March, Rally Call for Peace After Boy, 10, Shot at NJ Football Game Dies

Micah Tennant died days after being shot at the Pleasantville-Camden high school football playoff game

What to Know

  • Micah Tennant died days after being shot at a Pleasantville, Camden high school football playoff game
  • On Saturday, marchers called for an end to gun violence as they gathered at the football field where he was shot
  • One man is charged with murder and attempted murder while several others face weapons charges

Scores of marchers called for an end to gun violence as they gathered over the weekend on the football field where a 10-year-old boy was slain and two other people injured during a state playoff game earlier this month.

More than 100 people, including local religious and community leaders, marched Saturday afternoon from a small park over the Atlantic City Expressway to the Pleasantville High School field, chanting "Hands up, guns down.
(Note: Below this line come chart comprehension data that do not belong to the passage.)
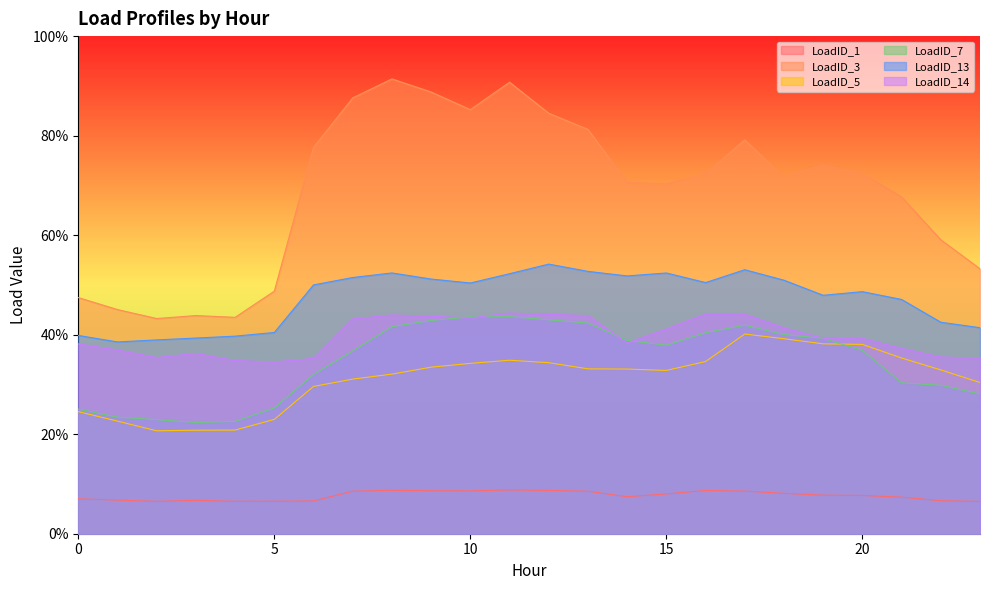

What is the total value across all series at 6?

2.3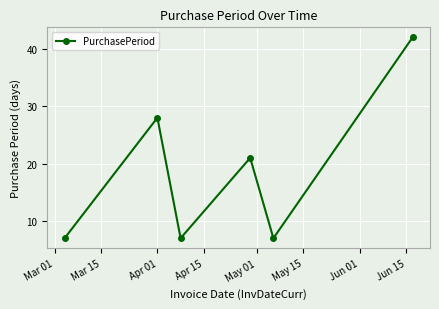

Count the values in the range 7 to 28.

5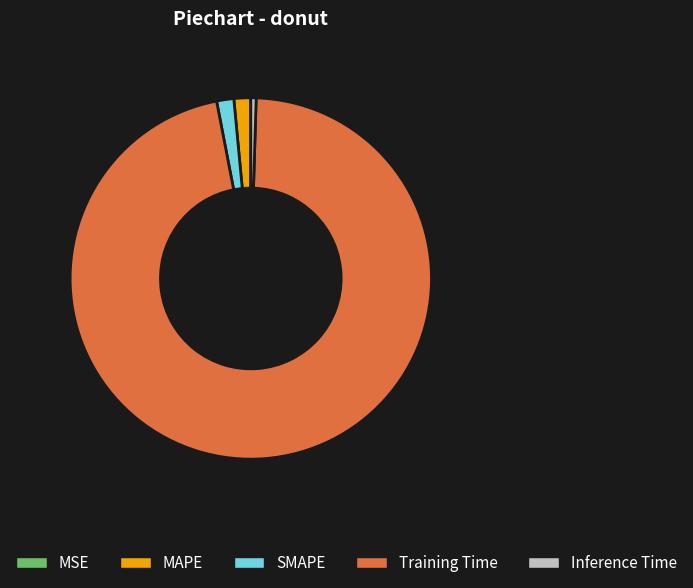

Is it true that Inference Time is 0% of the pie?

True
Prayers up, guns down."

Another chant - "Each one, reach one" - alluded to a call to be more involved in the lives of young people.
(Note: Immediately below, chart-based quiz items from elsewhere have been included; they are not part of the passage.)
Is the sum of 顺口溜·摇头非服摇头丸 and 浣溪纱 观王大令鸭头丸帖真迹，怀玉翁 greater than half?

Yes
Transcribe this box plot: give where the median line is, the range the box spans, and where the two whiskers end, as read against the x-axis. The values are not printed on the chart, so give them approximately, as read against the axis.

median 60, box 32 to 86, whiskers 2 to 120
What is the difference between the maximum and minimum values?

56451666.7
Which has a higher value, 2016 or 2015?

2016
Interim Superintendent Dennis Anderson said it was "with a heavy heart and a huge sense of disbelief" that he stood to apologize to the young people around him, saying "Someway, somehow, somewhere along the lines, my generation has failed you."
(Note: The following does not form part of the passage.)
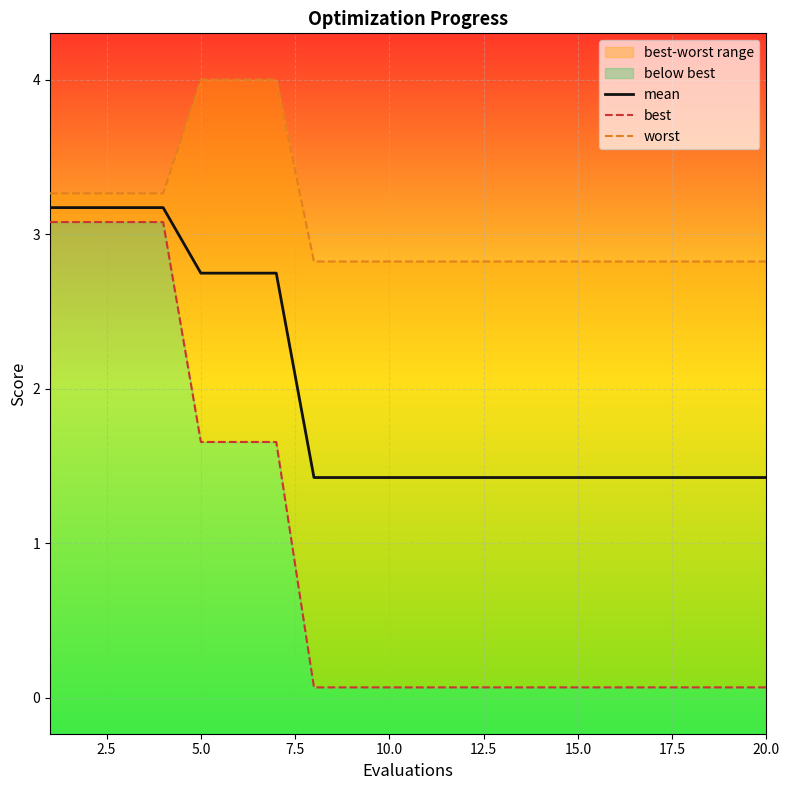

What is the minimum value for mean?

1.4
"I ask that those of you from the younger generation and generations - do what my generation was not able to do," Anderson said. "Please, by all means, stop the violence, encourage people to do what's right and to do the right thing, and not to engage in activities that inflict harm to others."

Gunfire erupted in the stands of a Nov. 15 playoff game between the Camden Panthers and the Pleasantville Greyhounds. Fifth-grader Micah Tennant was shot in the neck and died Wednesday of his injuries. A 15-year-old was left with a graze wound.

Chris Wright, a freshman defensive player, told the crowd it was a "violent nightmare" in which he and others "felt as though we could not run fast enough to safety."

Khaliyah Haraksin, the high school's freshman class president, told the crowd that "this was not Pleasantville" but "adults taking their feud to a football game, trying to end it there." Haraksin said "we all know it could have been any of us that day. . We need to tell people to put their guns down."

One man is charged with murder and attempted murder while several others, including the man authorities said was the target of the shooting, face weapons charges.